Requirement: Copy all the entries word for word, but omit the pictures.

Data:
########################################
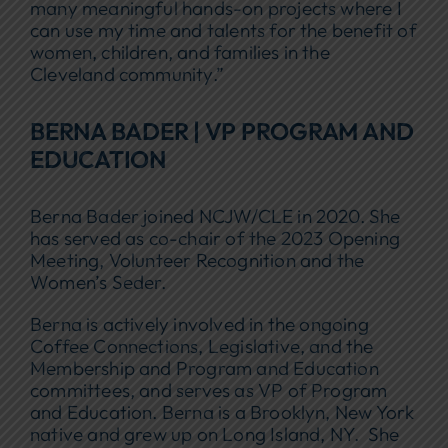
many meaningful hands-on projects where I
can use my time and talents for the benefit of
women, children, and families in the
Cleveland community.”
BERNA BADER | VP PROGRAM AND
EDUCATION
Berna Bader joined NCJW/CLE in 2020. She
has served as co-chair of the 2023 Opening
Meeting, Volunteer Recognition and the
Women’s Seder.
Berna is actively involved in the ongoing
Coffee Connections, Legislative, and the
Membership and Program and Education
committees, and serves as VP of Program
and Education. Berna is a Brooklyn, New York
native and grew up on Long Island, NY. She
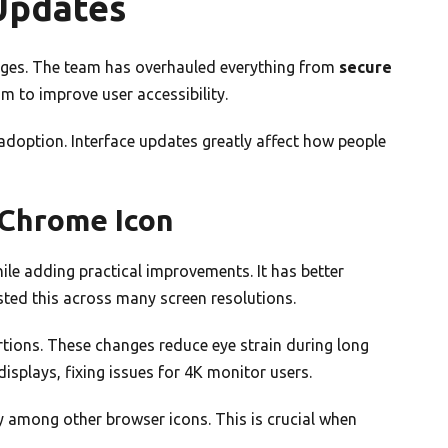
Updates
ges. The team has overhauled everything from
secure
m to improve user accessibility.
adoption. Interface updates greatly affect how people
 Chrome Icon
le adding practical improvements. It has better
ested this across many screen resolutions.
tions. These changes reduce eye strain during long
displays, fixing issues for 4K monitor users.
 among other browser icons. This is crucial when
########################################
Written reply:
many meaningful hands-on projects where I
can use my time and talents for the benefit of
women, children, and families in the
Cleveland community.”
BERNA BADER | VP PROGRAM AND
EDUCATION
Berna Bader joined NCJW/CLE in 2020. She
has served as co-chair of the 2023 Opening
Meeting, Volunteer Recognition and the
Women’s Seder.
Berna is actively involved in the ongoing
Coffee Connections, Legislative, and the
Membership and Program and Education
committees, and serves as VP of Program
and Education. Berna is a Brooklyn, New York
native and grew up on Long Island, NY. She
Updates
ges. The team has overhauled everything from
secure
m to improve user accessibility.
adoption. Interface updates greatly affect how people
 Chrome Icon
le adding practical improvements. It has better
ested this across many screen resolutions.
tions. These changes reduce eye strain during long
displays, fixing issues for 4K monitor users.
 among other browser icons. This is crucial when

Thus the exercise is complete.